One of the crazy thing is managers don’t want information, they want happiness. I will be very happy to deliver in eight months and somehow that becomes the estimate, I don’t even care if they call it the deadline or the goal, one of our goals is delivering by the end of the year. Ok, it’s not really a goal, it’s a constraint, but it could be one of your goals, but don’t call it the estimate, the goal is eight and a half months, the current estimate it’s going to take us twelve and we are going to have to perform above our norm to make it, it’s not impossible, but don’t bet the farm. Now that’s rational adult behavior. And we start to work and we see if we’re tending towards twelve or eight and a half and we report as we go, none of this epiphany in the shower at the 90% done point, that’s nonsense, we have to stop that.

Shane: 90% done and there is still 90% to do.

Yes, exactly.

Shane: Another thing you mentioned you’ve been working in and involved in lately is organizational change.
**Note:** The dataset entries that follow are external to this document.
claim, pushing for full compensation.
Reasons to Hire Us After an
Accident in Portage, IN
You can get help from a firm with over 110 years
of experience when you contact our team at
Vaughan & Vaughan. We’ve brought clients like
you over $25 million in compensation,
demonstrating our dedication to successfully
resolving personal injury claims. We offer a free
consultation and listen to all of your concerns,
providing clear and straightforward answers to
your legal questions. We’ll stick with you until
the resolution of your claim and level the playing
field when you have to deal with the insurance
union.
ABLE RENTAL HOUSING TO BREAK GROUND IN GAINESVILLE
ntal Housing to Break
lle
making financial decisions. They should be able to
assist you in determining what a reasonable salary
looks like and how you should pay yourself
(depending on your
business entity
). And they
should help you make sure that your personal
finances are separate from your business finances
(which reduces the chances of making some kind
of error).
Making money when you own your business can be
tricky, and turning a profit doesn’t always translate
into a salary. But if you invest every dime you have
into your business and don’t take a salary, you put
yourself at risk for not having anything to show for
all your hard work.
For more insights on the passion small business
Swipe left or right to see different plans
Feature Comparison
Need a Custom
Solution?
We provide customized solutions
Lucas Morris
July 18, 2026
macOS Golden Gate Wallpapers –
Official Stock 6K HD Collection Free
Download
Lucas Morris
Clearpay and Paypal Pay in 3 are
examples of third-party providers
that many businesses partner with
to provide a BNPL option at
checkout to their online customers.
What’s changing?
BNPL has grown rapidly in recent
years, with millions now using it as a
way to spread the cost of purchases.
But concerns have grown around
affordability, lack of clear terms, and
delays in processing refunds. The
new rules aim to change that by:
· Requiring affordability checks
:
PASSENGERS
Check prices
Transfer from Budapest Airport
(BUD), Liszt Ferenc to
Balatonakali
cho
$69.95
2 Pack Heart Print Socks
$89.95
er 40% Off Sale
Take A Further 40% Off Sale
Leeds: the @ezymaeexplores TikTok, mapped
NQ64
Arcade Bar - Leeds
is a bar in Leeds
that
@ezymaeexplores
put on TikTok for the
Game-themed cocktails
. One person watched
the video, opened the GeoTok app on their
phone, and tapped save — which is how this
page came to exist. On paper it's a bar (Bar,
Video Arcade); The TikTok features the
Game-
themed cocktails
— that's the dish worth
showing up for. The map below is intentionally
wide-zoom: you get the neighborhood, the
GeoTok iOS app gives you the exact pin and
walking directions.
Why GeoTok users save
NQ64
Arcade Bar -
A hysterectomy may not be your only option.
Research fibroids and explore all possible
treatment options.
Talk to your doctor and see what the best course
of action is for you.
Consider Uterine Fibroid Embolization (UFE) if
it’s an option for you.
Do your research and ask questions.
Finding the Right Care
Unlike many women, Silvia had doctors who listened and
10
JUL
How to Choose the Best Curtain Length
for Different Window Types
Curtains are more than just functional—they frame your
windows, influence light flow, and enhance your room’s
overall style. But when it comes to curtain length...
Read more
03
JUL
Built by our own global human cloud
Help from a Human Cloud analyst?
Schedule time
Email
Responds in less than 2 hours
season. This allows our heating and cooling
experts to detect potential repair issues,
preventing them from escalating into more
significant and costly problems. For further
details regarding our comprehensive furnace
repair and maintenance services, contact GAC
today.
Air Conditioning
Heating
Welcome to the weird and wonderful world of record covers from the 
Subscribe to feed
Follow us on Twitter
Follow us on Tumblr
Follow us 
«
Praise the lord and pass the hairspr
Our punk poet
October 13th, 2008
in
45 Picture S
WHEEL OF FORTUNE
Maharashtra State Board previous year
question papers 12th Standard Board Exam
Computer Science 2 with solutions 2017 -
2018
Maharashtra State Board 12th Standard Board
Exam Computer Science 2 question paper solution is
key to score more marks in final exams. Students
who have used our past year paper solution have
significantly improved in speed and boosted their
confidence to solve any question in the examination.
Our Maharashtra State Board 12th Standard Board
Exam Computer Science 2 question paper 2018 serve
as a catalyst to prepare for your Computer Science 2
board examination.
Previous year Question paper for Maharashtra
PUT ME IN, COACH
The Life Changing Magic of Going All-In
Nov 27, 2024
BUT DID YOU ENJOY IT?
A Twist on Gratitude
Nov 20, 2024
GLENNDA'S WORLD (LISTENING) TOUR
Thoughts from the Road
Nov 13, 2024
Yes, the world is changing a lot as we all know, we’re getting white hairs and the thing that I notice and Tom and I were talking about the other day was in the last ten years the distribution now is amazing. You go twenty years ago it was odd duck that you found a project that wasn’t in one site and then you started to see, maybe in bigger companies, there would be a group of ten doing one part of the system and a group of other doing another, that kind of things and now you have “virtual teams”, six people in six locations or small clusters and an organization has to change shape depending on how you’re doing this. So, right now I am working with a not-for-profit where basically their systems folks who are in different locations serving different customers. So, for instance, a typical developer would be working with one company, one client, full time, and now because of the distribution and everything else they’re saying “no, we can’t dedicate a resource on one side to one of our customers, we need to be much more fluid in using our human expertise, our skills”. You and I have the same thing, we hate resources as a term [for people], so we want to able to be in a liquid state with our staff, if we need five people, we are going to select the best five people who are available no matter where they are and we are going to use them for this project and when they are done they are basically, probably, at least some of them, disband and reconfigure. So, they are looking for that dynamic, once you start pulling that string, it’s a very different world, when you are working in an organization where in a sense they are saying it only marginally matters where you are physically on this planet as against you’re in this site, serving this customer, 100% of the time. So, shifting that company and getting people to understand what is that like is a very emotional thing. I mean people, many developers, feel more a part of their customer than a part of the computing center and that’s a big shift and I see that a lot. It comes in many flavors, but the world in the last ten months, people talk about, it’s not just “we’ve got two sites in London”, it’s “we’ve got a site in Indonesia, a site in Turkey, a site in Silicon Valley”, that kind of thing.

Shane: Tim, that was really interesting, great to catch up with you.

Great to see you.

Shane: Thank you so much for coming along to QCon and for talking to us today.

It’s been a delight to be here, trust me; when you’re looking out at Westminster Abbey and Big Ben right in the heart of London at QCon, life is pretty darn good.